Personally, so far I've found it bemusing but not seriously problematic when EMS haul in the obviously dead, or even leave them there with fresh defib & ECG pads falling off decomposed bodies. This, because someone somewhere wasn't dead when EMS said they were, so now in some jurisdictions they are mandated to run an ECG trace. (Whatever happened to just telling someone they screwed up?) Police, here at least, are allowed to determine death in "obvious" cases, and occasionally call off EMS before they arrive at the scene. The bigger complicating factor, to me, is when EMS/hospital partially succeeds but the patient dies days-years later: the scene is hopelessly contaminated, hospital admission samples are gone, witnesses are suddenly scarce, and even the autopsy itself is complicated by all the intervening anatomic-physiologic changes of surgery, healing, multiple arrests, etc.
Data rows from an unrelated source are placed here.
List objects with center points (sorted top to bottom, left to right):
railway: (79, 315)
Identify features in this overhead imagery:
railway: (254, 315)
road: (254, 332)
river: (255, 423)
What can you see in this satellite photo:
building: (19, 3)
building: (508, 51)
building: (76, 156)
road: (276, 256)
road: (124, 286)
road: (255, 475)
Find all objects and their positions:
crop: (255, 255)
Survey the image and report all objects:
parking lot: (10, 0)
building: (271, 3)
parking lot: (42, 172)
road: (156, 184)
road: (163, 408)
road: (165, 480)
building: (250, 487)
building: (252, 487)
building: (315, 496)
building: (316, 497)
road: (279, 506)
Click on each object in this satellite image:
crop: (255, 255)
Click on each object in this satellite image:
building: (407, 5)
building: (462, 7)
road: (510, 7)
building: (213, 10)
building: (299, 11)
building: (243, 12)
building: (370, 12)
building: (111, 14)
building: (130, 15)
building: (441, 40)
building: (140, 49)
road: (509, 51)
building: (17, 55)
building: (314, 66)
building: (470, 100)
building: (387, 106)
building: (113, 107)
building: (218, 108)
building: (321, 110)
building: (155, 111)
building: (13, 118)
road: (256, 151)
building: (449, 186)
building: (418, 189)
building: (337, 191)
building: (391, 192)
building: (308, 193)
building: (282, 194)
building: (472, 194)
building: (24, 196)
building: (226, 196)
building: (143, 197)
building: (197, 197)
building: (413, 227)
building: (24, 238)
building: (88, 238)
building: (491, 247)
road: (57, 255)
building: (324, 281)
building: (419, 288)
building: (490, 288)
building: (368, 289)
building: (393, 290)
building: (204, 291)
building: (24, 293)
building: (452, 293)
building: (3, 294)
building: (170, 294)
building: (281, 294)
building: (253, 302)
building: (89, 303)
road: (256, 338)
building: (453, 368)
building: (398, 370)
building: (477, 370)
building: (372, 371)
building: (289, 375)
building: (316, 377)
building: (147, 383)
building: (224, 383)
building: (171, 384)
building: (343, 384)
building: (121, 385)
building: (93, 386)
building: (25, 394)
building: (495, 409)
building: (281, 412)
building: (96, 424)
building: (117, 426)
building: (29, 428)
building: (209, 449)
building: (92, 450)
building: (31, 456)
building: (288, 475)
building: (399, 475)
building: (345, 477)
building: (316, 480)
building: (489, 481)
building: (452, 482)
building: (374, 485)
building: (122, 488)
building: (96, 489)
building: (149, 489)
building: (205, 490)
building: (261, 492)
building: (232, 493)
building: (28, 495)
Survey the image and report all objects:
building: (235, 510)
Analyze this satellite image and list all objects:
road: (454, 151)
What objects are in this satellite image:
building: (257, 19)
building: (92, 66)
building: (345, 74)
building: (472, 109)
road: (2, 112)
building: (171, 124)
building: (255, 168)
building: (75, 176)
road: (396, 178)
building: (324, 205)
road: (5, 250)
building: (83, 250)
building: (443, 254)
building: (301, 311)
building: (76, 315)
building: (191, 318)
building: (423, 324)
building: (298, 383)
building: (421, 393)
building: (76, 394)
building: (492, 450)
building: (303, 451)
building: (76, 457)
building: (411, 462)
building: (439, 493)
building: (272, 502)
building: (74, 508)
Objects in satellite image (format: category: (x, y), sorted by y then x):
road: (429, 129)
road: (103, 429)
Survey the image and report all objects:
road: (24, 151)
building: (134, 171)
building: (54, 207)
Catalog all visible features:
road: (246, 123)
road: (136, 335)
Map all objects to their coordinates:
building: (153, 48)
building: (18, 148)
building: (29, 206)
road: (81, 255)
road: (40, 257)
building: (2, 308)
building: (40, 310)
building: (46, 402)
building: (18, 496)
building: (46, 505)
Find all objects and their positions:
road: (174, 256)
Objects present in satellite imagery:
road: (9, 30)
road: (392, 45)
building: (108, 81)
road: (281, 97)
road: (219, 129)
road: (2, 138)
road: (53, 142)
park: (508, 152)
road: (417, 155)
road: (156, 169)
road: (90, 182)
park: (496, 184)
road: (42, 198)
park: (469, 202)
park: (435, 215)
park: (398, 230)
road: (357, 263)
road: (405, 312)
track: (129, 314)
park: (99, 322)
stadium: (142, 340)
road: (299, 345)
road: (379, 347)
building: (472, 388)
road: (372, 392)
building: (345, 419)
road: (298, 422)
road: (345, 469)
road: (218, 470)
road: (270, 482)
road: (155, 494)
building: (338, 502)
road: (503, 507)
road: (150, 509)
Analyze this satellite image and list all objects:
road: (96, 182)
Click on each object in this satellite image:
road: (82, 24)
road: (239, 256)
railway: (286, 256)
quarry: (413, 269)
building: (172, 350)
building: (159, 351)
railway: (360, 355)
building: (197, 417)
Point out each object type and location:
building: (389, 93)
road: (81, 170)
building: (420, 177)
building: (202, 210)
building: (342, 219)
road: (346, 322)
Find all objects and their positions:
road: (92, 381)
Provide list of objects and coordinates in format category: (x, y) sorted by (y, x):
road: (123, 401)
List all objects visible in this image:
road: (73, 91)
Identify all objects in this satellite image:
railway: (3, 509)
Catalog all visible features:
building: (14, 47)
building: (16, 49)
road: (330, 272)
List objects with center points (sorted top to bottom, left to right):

So.. yeah, EMS in general complicate the process, but rarely in a major irrecoverable way. And yeah, they have a job to do too, and with the exception of re-instituting common sense/faith in EMS by elimination of running ECG traces on decomps or other obviously-dead individuals, I don't have a great alternative. To me the trend is somewhat like the trend away from simply doing a good history & physical; that art is being slowly replaced by imaging & laboratory tests, in part because those technologies are so much improved and in part, I think, because it -is- an art...not always easy to reproduce and open to a tremendous amount of interpretation. Interpretation of scenes & witnesses can be like that, while autopsies are relatively standard and descriptive.

But.. that's getting a bit too philosophical.